ジィブチまでの道路は、物資の輸出入にとってもまた戦略的にも政治的にも非常に重要な意味合いを持つ主要道路だ。

だから大きな橋は、必ず兵隊が警備している。橋を爆破でもされたら、生命線を断たれてしまうからだ。以前地元の輸出業者から聞いた話だが、平和ボケした日本から来たコーヒー関係者が、橋と警備する兵隊をデジカメで撮影してしまったそうだ。驚いた兵士は、日本人に詰め寄ってフィルムを抜いて出せと迫ったそうだ。デジカメだからフィルムは無いと、引きつった顔で必死に身振り手振りで説明する日本人に、デジカメなんて言われても見たこともなく苛立った兵士は、ついにカメラを取り上げると川に投げてしまったそうだ。
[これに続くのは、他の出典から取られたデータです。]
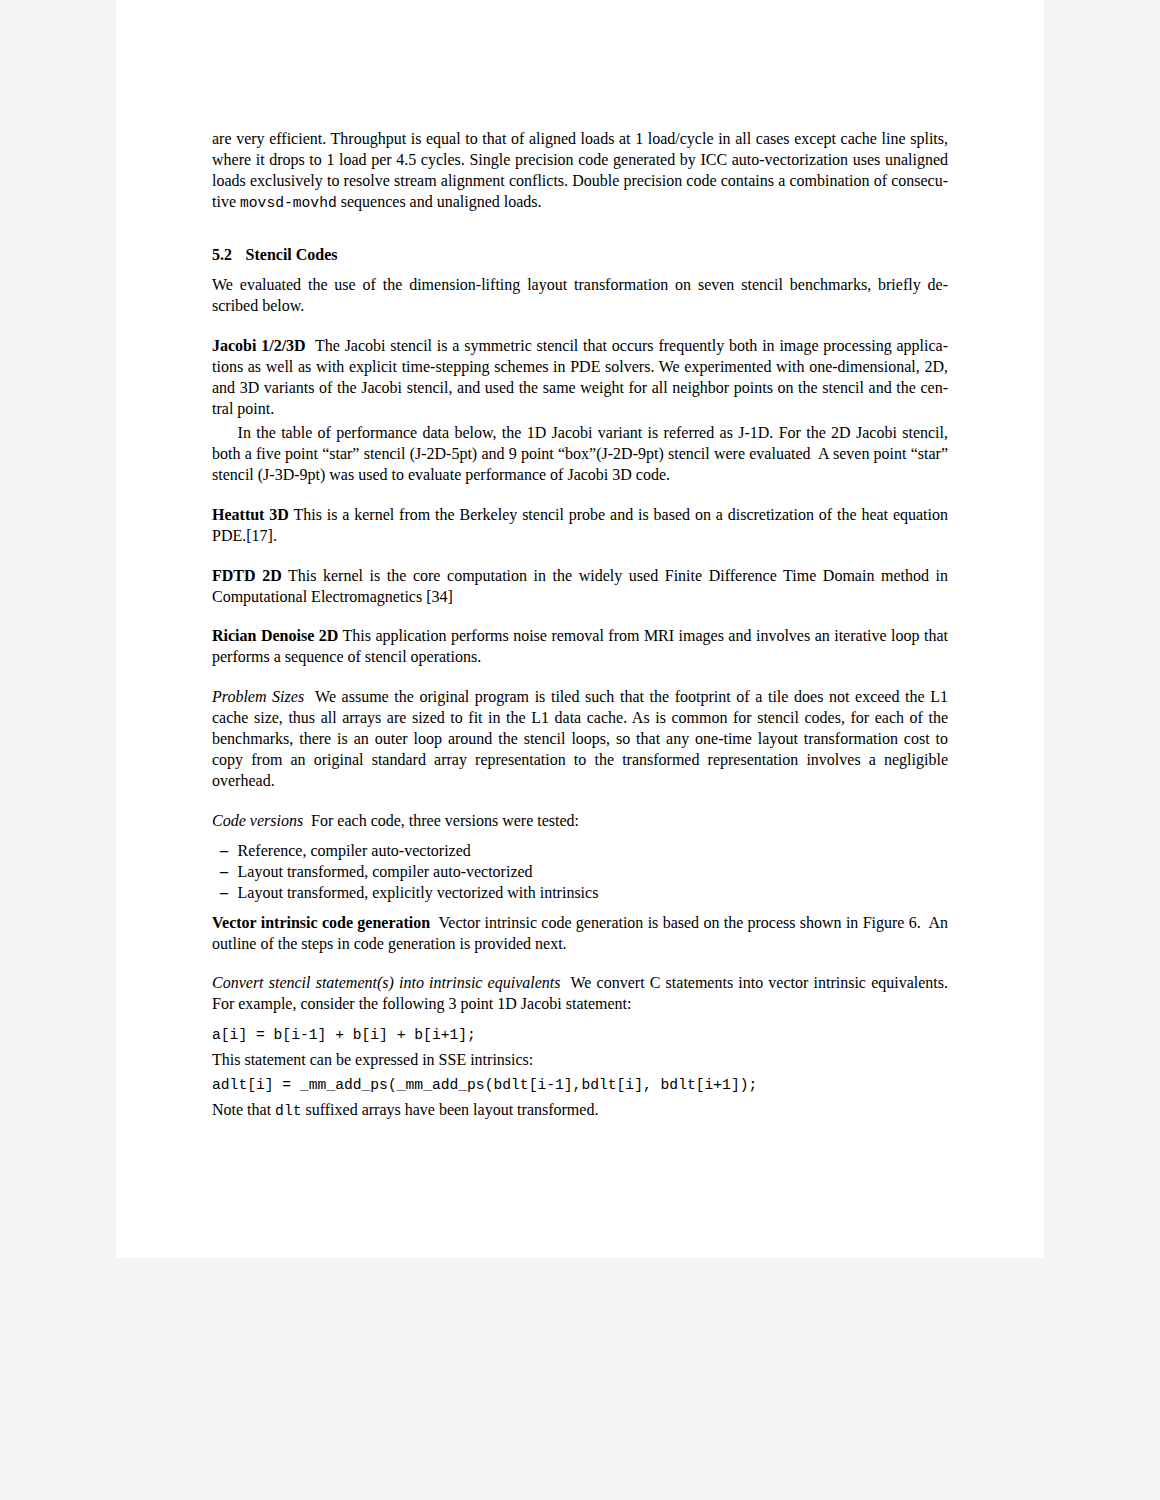are very efficient. Throughput is equal to that of aligned loads at 1 load/cycle in all cases except cache line splits, where it drops to 1 load per 4.5 cycles. Single precision code generated by ICC auto-vectorization uses unaligned loads exclusively to resolve stream alignment conflicts. Double precision code contains a combination of consecutive movsd-movhd sequences and unaligned loads.
5.2 Stencil Codes
We evaluated the use of the dimension-lifting layout transformation on seven stencil benchmarks, briefly described below.
Jacobi 1/2/3D The Jacobi stencil is a symmetric stencil that occurs frequently both in image processing applications as well as with explicit time-stepping schemes in PDE solvers. We experimented with one-dimensional, 2D, and 3D variants of the Jacobi stencil, and used the same weight for all neighbor points on the stencil and the central point.
In the table of performance data below, the 1D Jacobi variant is referred as J-1D. For the 2D Jacobi stencil, both a five point “star” stencil (J-2D-5pt) and 9 point “box”(J-2D-9pt) stencil were evaluated A seven point “star” stencil (J-3D-9pt) was used to evaluate performance of Jacobi 3D code.
Heattut 3D This is a kernel from the Berkeley stencil probe and is based on a discretization of the heat equation PDE.[17].
FDTD 2D This kernel is the core computation in the widely used Finite Difference Time Domain method in Computational Electromagnetics [34]
Rician Denoise 2D This application performs noise removal from MRI images and involves an iterative loop that performs a sequence of stencil operations.
Problem Sizes We assume the original program is tiled such that the footprint of a tile does not exceed the L1 cache size, thus all arrays are sized to fit in the L1 data cache. As is common for stencil codes, for each of the benchmarks, there is an outer loop around the stencil loops, so that any one-time layout transformation cost to copy from an original standard array representation to the transformed representation involves a negligible overhead.
Code versions For each code, three versions were tested:
Reference, compiler auto-vectorized
Layout transformed, compiler auto-vectorized
Layout transformed, explicitly vectorized with intrinsics
Vector intrinsic code generation Vector intrinsic code generation is based on the process shown in Figure 6. An outline of the steps in code generation is provided next.
Convert stencil statement(s) into intrinsic equivalents We convert C statements into vector intrinsic equivalents. For example, consider the following 3 point 1D Jacobi statement:
a[i] = b[i-1] + b[i] + b[i+1];
This statement can be expressed in SSE intrinsics:
adlt[i] = _mm_add_ps(_mm_add_ps(bdlt[i-1],bdlt[i], bdlt[i+1]);
Note that dlt suffixed arrays have been layout transformed.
ボゴタ市内のレストランでお昼を食べている時、モレノ博士からアツシを知っているかと尋ねられた。珈琲問屋の佐藤敦史君なら知っているよと答えたら、彼が半年の予定でコーヒー修行をしているから、生産国で勉強した先輩として励ましてやってくれと頼まれた。僕もそんな日本人がいることが嬉しくて、二つ返事で引き受けた。

行動力の人モレノ博士は、その場で彼に電話をして、その夜7時に僕の泊っているホテルに行くように話している。

博士は、その夜のフライトでブラジルに出張するから、夕食は僕とアツシだけで行き、久々に彼に日本語で話をできるようにという親心もあったのだろう。

夕方まで博士のオフィスで打ち合わせをしてホテルに戻り、モレノ博士はエスプレッソ・コーヒー国際会議出席のため空港に向かった。

その夜は、ホテルから近くのスペイン料理店に行き、ワインを飲みながら敦史君とコーヒー談議に花が咲き、時間が過ぎるのも忘れてしまった。もう一軒と引き止める敦史君に付き合いたかったが、翌朝は5時半にホテルを出て空港に向かわなくてはならず、またの機会にとっておいた。